In Linux, managing and manipulating text files is a common task. Two powerful utilities for this are join and split. The join command merges lines from two files based on a common field, while split breaks a large file into smaller, more manageable pieces.
Joining Files by a Common Field
The join command is a fundamental tool when you need to linux join files. By default, it combines lines from two sorted files based on an identical first field.
For example, imagine you have two files you want to merge:
file1.txt
1 John
2 Jane
3 Mary
file2.txt
1 Doe
2 Doe
3 Sue
Using the join command, you can combine them easily:
$ join file1.txt file2.txt
1 John Doe
2 Jane Doe
3 Mary Sue
As you can see, the files were joined using the common first field (1, 2, 3). For join to work correctly, the join fields in both files must be sorted.
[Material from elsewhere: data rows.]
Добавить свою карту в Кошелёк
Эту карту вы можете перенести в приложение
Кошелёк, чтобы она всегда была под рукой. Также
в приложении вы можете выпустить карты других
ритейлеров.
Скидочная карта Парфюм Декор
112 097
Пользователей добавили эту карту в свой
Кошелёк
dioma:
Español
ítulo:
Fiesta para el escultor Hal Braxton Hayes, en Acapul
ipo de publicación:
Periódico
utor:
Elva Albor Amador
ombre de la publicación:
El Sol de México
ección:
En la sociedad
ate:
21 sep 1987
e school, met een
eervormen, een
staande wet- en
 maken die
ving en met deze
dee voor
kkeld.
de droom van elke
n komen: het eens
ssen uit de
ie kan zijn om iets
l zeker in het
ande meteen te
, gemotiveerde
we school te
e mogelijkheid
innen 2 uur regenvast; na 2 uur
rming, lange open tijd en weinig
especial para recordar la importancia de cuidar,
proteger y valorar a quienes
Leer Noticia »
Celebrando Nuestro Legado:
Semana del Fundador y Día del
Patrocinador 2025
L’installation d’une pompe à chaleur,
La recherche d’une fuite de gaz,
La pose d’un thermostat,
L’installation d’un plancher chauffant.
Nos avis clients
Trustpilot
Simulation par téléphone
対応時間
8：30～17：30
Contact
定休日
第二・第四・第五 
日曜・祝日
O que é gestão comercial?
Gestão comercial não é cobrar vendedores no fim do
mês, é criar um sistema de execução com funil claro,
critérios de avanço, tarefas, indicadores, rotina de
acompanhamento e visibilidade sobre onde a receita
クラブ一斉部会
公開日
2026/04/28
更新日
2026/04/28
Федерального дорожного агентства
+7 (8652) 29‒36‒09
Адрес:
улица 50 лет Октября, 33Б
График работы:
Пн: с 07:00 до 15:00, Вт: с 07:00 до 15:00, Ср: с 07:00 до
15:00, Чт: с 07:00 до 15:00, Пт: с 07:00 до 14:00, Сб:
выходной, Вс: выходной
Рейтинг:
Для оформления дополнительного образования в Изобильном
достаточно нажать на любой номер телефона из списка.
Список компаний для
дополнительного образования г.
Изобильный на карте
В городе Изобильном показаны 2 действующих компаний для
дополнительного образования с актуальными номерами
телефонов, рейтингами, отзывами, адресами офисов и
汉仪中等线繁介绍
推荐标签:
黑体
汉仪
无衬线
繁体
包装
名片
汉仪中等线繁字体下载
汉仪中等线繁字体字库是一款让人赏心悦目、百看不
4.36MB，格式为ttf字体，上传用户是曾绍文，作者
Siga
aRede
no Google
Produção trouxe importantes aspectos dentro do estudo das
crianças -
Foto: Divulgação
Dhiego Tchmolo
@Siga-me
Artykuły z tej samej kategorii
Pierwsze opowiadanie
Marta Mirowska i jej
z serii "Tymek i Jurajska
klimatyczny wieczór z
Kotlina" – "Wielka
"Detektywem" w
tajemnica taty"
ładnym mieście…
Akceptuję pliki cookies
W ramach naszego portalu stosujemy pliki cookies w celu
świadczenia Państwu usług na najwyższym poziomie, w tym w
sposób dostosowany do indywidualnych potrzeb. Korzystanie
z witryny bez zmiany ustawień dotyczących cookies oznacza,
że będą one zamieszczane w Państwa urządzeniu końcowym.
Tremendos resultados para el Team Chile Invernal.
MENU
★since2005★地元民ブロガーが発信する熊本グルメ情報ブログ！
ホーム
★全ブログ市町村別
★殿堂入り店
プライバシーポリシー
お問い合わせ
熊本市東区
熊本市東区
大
Specifying Different Join Fields
What if the common field is not the first column? You can tell join which fields to use. Consider these files:
file1.txt
John 1
Jane 2
Mary 3
file2.txt
1 Doe
2 Doe
3 Sue
Here, we need to join on the second field of file1.txt and the first field of file2.txt. The command would be:
$ join -1 2 -2 1 file1.txt file2.txt
1 John Doe
2 Jane Doe
3 Mary Sue
The -1 2 flag specifies field 2 of the first file, and -2 1 specifies field 1 of the second file.
Splitting Large Files
The split command does the opposite of joining; it divides a large file into smaller ones.
split somefile
By default, this command splits somefile into new files once a 1000-line limit is reached. The output files are named xaa, xab, and so on. You can customize this behavior, for example, by specifying a different line count with the -l flag or splitting by file size with the -b flag.